Richard J. Douglas, a Republican lawyer who resides in College Park, is weighing a 2014 bid for attorney general of Maryland — an office that the state GOP left uncontested the last time it was on the ballot.
“I’m not dissuaded by the odds,” Douglas, 57, said in an interview Tuesday. “It’s an important post, and I think both parties should be heard.”
Four Democrats have already announced plans to run next year in deep-blue Maryland: Sen. Brian E. Frosh (Montgomery) and Dels. Aisha N. Braveboy (Prince George’s), Jon S. Cardin (Baltimore County) and C. William Frick (Montgomery).

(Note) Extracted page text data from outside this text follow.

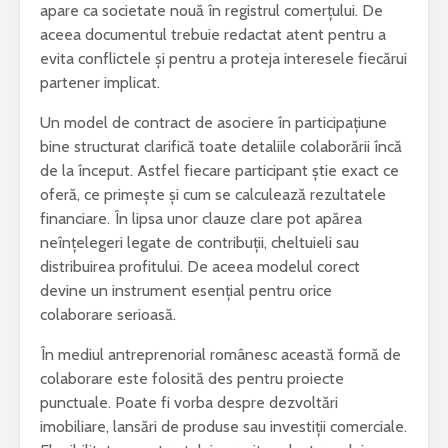
apare ca societate nouă în registrul comerțului. De
aceea documentul trebuie redactat atent pentru a
evita conflictele și pentru a proteja interesele fiecărui
partener implicat.
„Iona” de Marin
Ce este acneea
Un model de contract de asociere în participațiune
Sorescu – opera ce
bine structurat clarifică toate detaliile colaborării încă
a schimbat
NUVELA REALISTA ANTE
percepția asupra
CU ELEMENTE DE ANALI
de la început. Astfel fiecare participant știe exact ce
teatrului
PSIHOLOGICA -MOARA 
oferă, ce primește și cum se calculează rezultatele
NOROC – Ioan Slavici
financiare. În lipsa unor clauze clare pot apărea
Esti pasionat de muzica? Invata un
neînțelegeri legate de contribuții, cheltuieli sau
instrument care ti se potriveste
Vrei sa fii
distribuirea profitului. De aceea modelul corect
bun? Lucr
Text argumentativ despre iubire
cei mai bu
devine un instrument esențial pentru orice
colaborare serioasă.
În mediul antreprenorial românesc această formă de
colaborare este folosită des pentru proiecte
punctuale. Poate fi vorba despre dezvoltări
imobiliare, lansări de produse sau investiții comerciale.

As of yet, no Republicans have stepped forward to try to succeed Douglas F. Gansler (D), who ran unopposed for re-election in 2010 and is now seeking the Democratic nomination for governor.
Last year, Douglas finished second in the Republican U.S. Senate primary to Dan Bongino, who went on to lose in the general election to Sen. Benjamin L. Cardin (D-Md.).
Douglas has been back in the news lately as the result of a piece he wrote for National Review Online, in which he examines the “debacle” of the Affordable Care Rollout in Maryland.
Douglas’s piece pins blame not only on Lt. Gov. Anthony G. Brown (D), who is overseeing health care reform in the state, but also on Gansler, who has sought in his campaign to highlight Brown’s role.
Douglas, in Iraq veteran, has a solo law practice focused in Montgomery and Prince counties.
He has also worked in the Justice Department and as a committee staff member in the U.S. Senate.